Wat misschien het meest bijzondere aan sport is, is dat iedereen zijn best doet om op het podium te komen, dat iedereen strijdt om goud, de rode trui – al weten de meesten dat ze ‘t nooit zullen halen, hoogstens een beetje roem.

Sport is inspanning – en dat is in de lezingen vandaag het hoofdwoord. Inspanning om christen te zijn, om bij de club van Jezus te horen, inspanning om goed te doen, inspanning ook om – met het beeld van Jesaja – met elkaar op te trekken naar de heilige berg in Jeruzalem om in de tempel van de Heer offers aan te bieden.

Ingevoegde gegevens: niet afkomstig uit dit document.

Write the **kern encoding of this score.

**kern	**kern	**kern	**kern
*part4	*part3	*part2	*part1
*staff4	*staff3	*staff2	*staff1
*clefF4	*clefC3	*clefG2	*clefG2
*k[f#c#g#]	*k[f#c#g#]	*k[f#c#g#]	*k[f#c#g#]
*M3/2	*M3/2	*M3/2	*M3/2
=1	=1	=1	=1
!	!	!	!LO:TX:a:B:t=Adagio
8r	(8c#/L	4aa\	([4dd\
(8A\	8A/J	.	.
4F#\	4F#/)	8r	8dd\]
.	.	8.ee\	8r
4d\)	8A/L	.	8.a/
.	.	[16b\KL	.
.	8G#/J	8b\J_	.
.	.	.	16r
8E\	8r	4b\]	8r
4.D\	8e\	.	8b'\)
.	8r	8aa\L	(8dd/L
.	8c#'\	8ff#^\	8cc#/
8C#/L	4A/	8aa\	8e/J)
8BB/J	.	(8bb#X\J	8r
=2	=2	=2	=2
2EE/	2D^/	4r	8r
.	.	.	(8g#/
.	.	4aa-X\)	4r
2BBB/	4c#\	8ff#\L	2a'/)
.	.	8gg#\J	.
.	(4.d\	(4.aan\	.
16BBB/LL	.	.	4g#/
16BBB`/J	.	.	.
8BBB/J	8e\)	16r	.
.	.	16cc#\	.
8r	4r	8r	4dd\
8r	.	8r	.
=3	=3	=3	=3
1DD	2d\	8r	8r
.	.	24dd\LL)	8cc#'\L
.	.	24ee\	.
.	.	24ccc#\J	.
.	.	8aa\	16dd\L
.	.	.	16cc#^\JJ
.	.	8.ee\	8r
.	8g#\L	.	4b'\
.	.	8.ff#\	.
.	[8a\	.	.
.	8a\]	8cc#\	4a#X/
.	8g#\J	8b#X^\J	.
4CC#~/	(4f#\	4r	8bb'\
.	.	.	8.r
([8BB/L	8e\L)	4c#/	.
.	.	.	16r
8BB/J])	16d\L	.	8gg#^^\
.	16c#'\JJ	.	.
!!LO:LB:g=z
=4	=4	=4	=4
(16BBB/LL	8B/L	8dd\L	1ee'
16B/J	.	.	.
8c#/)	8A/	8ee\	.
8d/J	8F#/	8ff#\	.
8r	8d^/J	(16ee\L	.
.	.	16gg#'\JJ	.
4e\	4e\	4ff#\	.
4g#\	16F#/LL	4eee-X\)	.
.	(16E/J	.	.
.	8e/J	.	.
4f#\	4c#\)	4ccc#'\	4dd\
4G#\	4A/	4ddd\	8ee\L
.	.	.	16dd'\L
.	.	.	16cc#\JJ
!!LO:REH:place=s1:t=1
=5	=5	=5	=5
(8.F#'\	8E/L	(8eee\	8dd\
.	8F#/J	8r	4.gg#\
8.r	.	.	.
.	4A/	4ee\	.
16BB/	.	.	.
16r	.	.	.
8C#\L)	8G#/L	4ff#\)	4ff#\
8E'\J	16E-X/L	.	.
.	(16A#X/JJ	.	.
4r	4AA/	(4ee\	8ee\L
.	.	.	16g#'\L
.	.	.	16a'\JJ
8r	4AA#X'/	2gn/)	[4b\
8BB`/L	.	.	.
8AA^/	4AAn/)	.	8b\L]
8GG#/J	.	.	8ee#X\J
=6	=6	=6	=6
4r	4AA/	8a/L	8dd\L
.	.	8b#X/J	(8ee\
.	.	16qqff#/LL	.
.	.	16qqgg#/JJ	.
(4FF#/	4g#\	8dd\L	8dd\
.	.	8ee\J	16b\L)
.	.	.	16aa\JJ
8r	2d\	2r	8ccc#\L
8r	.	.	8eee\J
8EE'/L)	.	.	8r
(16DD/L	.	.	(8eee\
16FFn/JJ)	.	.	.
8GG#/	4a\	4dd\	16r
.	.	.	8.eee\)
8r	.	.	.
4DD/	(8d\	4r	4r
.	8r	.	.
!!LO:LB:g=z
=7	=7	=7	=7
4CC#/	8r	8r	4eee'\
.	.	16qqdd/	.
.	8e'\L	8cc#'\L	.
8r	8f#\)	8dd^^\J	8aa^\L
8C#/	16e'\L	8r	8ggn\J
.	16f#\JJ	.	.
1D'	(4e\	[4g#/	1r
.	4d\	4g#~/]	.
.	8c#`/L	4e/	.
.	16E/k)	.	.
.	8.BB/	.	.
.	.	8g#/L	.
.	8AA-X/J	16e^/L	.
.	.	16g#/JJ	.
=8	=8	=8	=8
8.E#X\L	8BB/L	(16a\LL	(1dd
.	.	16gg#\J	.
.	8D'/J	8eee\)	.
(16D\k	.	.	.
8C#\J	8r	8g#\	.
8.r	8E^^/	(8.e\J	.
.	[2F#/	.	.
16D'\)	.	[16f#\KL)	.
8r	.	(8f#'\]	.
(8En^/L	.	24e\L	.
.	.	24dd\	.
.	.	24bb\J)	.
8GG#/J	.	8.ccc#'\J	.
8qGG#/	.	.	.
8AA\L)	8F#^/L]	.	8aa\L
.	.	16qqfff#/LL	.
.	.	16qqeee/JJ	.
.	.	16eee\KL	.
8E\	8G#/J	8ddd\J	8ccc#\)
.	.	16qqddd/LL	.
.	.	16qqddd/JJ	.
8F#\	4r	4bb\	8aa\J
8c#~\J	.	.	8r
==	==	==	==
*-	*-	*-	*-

Inspanning om door de deur naar binnen te komen, de brede of de nauwe. Maar… hoeveel stappen moet je zetten om het te redden in het leven en met God? Dat is de hamvraag aan het begin van het evangelie: De leerlingen vroegen: ‘Heer, zijn het er weinig die gered worden?’ We zijn benieuwd naar het antwoord van Jezus. Is Jezus een optimist of een pessimist? ‘Zijn het er weinig die gered worden?’ Er is iets angstigs in deze vraag. Misschien wil men zeggen: ‘Als ik zie hoe weinig de meeste mensen van de Joodse wet afweten, als ik afga op het kleine groepje mensen dat op sabbat naar de synagoge komt, als ik zie hoe mensen vooral met zichzelf bezig zijn en met hun eigen belangen, dan zullen het er misschien maar weinig zijn.’ Het lijkt de conclusie van parochiebesturen in onze tijd: klinkt bekend. Iedereen zegt: ‘Er komen nauwelijks vrijwilligers bij in onze kerk. Mensen hebben het druk. Men weet weinig meer over Bijbel, liturgie en kerk. Hoe komt het allemaal?’ Hoeveel stappen moet je zetten om dóór te kunnen? Jezus’ antwoord is terughoudend…

Ook wat streng…Hij zegt inderdaad: we halen niet allemaal goud en de hoofdprijs – alles, alles in het leven staat of valt met inspanning, met de stappen die je zet. En natuurlijk, als je niet makkelijk meer loopt, heeft zo’n stappenteller geen zin. Maar het gaat immers niet om het aantal stappen, het gaat om het doel dat je stelt en wat je ervoor over hebt.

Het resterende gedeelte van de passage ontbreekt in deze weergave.